Restricted Boltzmann Machine vectors for speaker clustering
Document typeConference lecture
PublisherInternational Speech Communication Association (ISCA)
Rights accessOpen Access
Restricted Boltzmann Machines (RBMs) have been used both in the front-end and backend of speaker verification systems. In this work, we apply RBMs as a front-end in the context of speaker clustering. Speakers' utterances are transformed into a vector representation by means of RBMs. These vectors, referred to as RBM vectors, have shown to preserve speaker-specific information and are used for the task of speaker clustering.
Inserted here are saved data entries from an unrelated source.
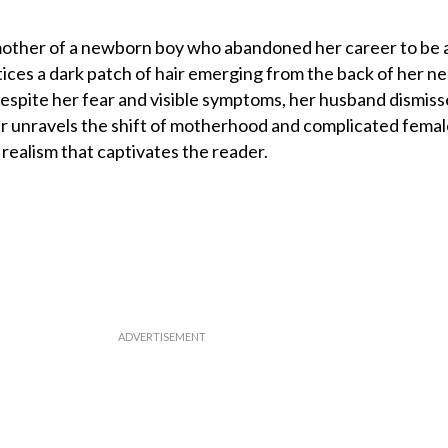
mother of a newborn boy who abandoned her career to be a
ces a dark patch of hair emerging from the back of her ne
espite her fear and visible symptoms, her husband dismisse
er unravels the shift of motherhood and complicated fema
realism that captivates the reader.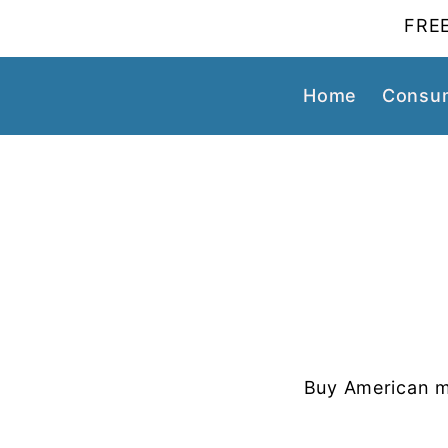
FREE
Home
Consum
Buy American m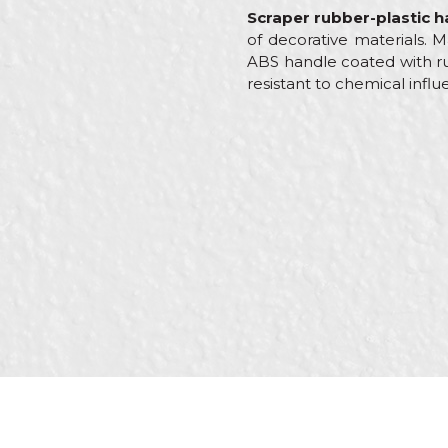
Scraper rubber-plastic ha
of decorative materials. Ma
ABS handle coated with ru
resistant to chemical influ
Characteristics
Valu
Name/Nickname
Category
Stain
Brand
Beor
Message
Craft
Carpe
Dimensions
3,5"
Material
Stain
SEND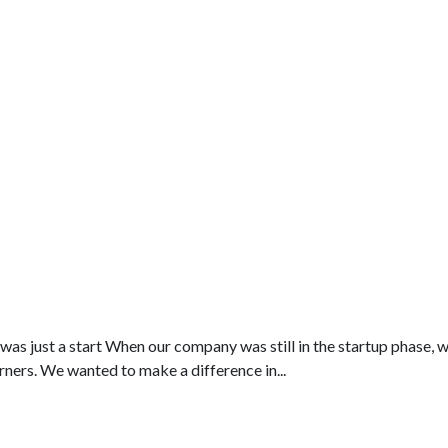
as just a start When our company was still in the startup phase, 
rners. We wanted to make a difference in...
In this work, we perform the traditional bottom-up Agglomerative Hierarchical Clustering (AHC). Using the RBM vector representation of speakers, the performance of speaker clustering is improved. The evaluation has been performed on the audio recordings of Catalan TV Broadcast shows. The experimental results show that our proposed system outperforms the baseline i-vectors system in terms of Equal Impurity (EI). Using cosine scoring, a relative improvement of 11% and 12% are achieved for average and single linkage clustering algorithms respectively. Using PLDA scoring, the RBM vectors achieve a relative improvement of 11% compared to i-vectors for the single linkage algorithm.
CitationKhan, U.; Safari, P.; Hernando, J. Restricted Boltzmann Machine vectors for speaker clustering. A: International Conference on Advances in Speech and Language Technologies for Iberian Languages. "IberSPEECH 2018: program and proceedings: 21-23 November 2018: Barcelona, Spain". Baixas: International Speech Communication Association (ISCA), 2018, p. 10-14.